The central bank board that sets interest rate levels in Norway decided on Wednesday to once again leave them where they are. Analysts don’t expect any increase until sometime next year.
Inflation remains low, interest rates are low in most other countries around the world and Norwegian exporters don’t want to see the local currency, the krone, get any stronger. All told, that prompted bank board members to leave Norway’s current key lending rate at 2 percent.
Jan F Qvigstad, deputy governor of Norges Bank, noted that the inflation rate remains “somewhat below” the central bank’s target of 2.5 percent. Activity is increasing in the Norwegian economy, he said, but “there is still some margin of spare capacity.”

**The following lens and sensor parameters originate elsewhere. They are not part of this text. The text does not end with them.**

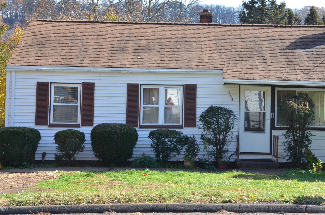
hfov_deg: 22.1
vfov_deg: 14.8
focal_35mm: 92
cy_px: 64
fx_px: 829
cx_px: 200
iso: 800
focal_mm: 42
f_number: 11
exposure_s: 1/500
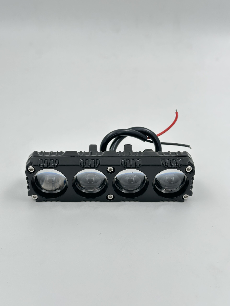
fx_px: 425
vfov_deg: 39.7
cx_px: 115
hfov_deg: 30.3
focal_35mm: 48
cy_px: 153
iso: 64
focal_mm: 6.86
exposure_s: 1/257
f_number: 1.78
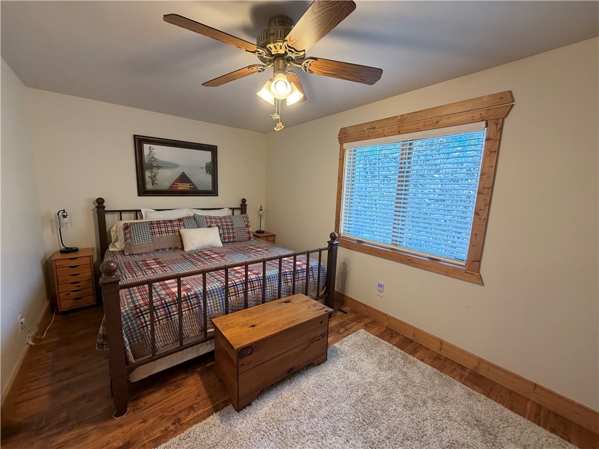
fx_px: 242
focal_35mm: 14
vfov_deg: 85.7
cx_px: 300
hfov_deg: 102.1
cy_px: 224
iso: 250
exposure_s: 1/60
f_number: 2.2
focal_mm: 2.22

Nor are the historically low interest rates in Norway triggering any major increase in household debt levels, the bank reported, and it called the recent rise in housing prices “moderate.”

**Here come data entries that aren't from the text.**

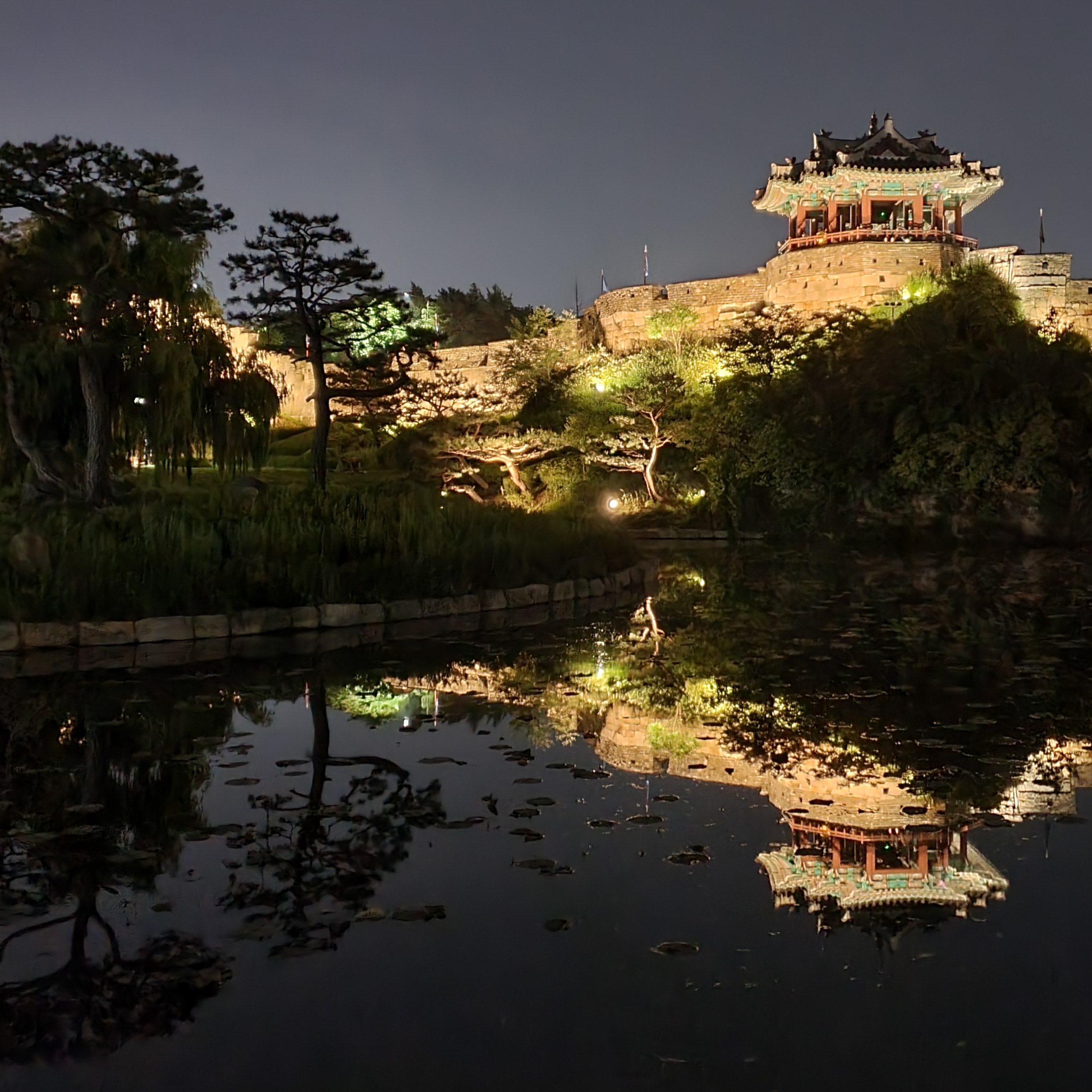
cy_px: 460
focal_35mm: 40
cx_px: 728
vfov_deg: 41.7
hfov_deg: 41.3
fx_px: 1428
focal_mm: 4.32
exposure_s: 1/9
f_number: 1.5
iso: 1000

The bank also kept interest rates steady at its last meeting in August, after raising them a quarter-point in May. While economic activity has been on the rise, and growth is high in Asia, prospects in the US have been lowered. The economies of several European countries remain troubled and the bank said financial markets “are still marked by uncertainty.”
Given the low interest rates elsewhere, “on balance, these factors suggest that the interest rate should be kept unchanged at 2 percent,” Qvigstad said.